An Australian state appellate court on Wednesday upheld lower-court verdicts against Cardinal George Pell, the highest-ranking Roman Catholic cleric to be found guilty of sexual abuse.

In a 2-1 ruling, the Court of Appeal of Victoria state rejected Pell's request to overturn his December conviction. The 78-year-old prelate, a former archbishop of Sydney who later became a top Vatican adviser, is serving a six-year prison sentence for sexually abusing two 13-year-old choirboys.

The abuse occurred in the 1990s after Pell became archbishop of Melbourne. He was found guilty of orally raping one boy and sexually molesting another.

One of the victims died of a heroin overdose in 2014 and never reported the abuse. The prosecution's case rested on the testimony of the other, who reported the abuse to police in 2015.

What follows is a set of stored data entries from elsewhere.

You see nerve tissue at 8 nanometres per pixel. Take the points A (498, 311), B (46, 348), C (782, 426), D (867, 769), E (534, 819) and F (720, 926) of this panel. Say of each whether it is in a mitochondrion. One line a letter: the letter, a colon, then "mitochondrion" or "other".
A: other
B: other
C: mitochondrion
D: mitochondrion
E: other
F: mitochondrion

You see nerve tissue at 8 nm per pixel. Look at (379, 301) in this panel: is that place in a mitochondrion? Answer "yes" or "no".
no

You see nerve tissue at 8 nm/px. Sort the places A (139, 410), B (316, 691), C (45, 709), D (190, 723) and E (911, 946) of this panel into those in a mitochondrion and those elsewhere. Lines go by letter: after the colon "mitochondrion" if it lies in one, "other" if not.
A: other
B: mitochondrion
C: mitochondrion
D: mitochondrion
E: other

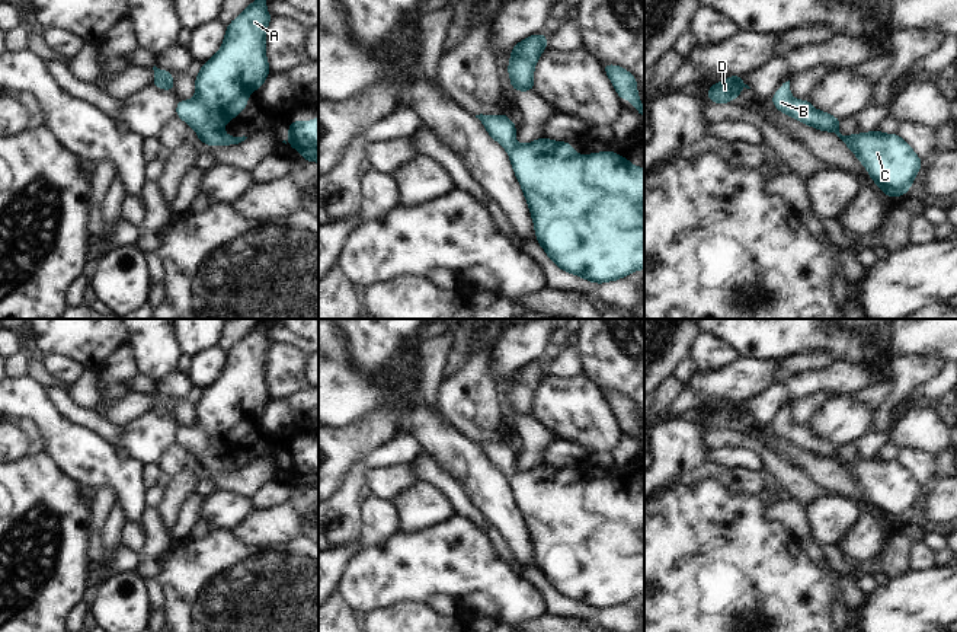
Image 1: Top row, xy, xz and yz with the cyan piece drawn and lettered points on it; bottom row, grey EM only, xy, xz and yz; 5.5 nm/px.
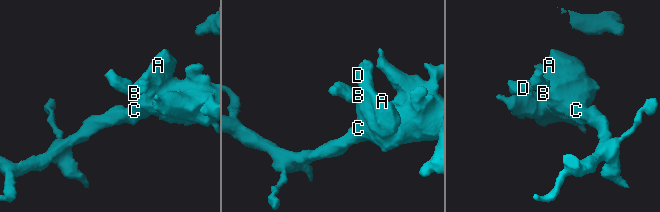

Chief Justice Anne Ferguson told the court that she and Chris Maxwell, president of the Court of Appeal, had dismissed Pell's appeal, according to The Sydney Morning Herald.

She said Pell's accuser was "clearly not a liar."

"Throughout his evidence the complainant came across as someone who was telling the truth," she said.

Pell, who has steadfastly maintained his innocence, reportedly showed no emotion as the appeal decision was read.

"Cardinal Pell is obviously disappointed with the decision today," a statement from Pell's spokeswoman, Katrina Lee, said.

Pell's lawyers plan to ask the High Court of Australia - the rough equivalent of the U.S. Supreme Court — to examine the decision and consider taking up a final appeal, the statement said.

A statement from the Vatican said that Pell "has always maintained his innocence throughout the judicial process and that it is his right to appeal to the High Court."

The Holy See said it "confirms its closeness to the victims of sexual abuse and its commitment to pursue, through the competent ecclesiastical authorities, those members of the clergy who commit such abuse."

Pell, who was selected in 2014 by Pope Francis to run the Vatican's new economic ministry — in effect the Church's chief financial officer — is no longer a Vatican official and was removed from Francis' Council of Cardinals after his conviction in March.

The Vatican is conducting its own investigation of Pell.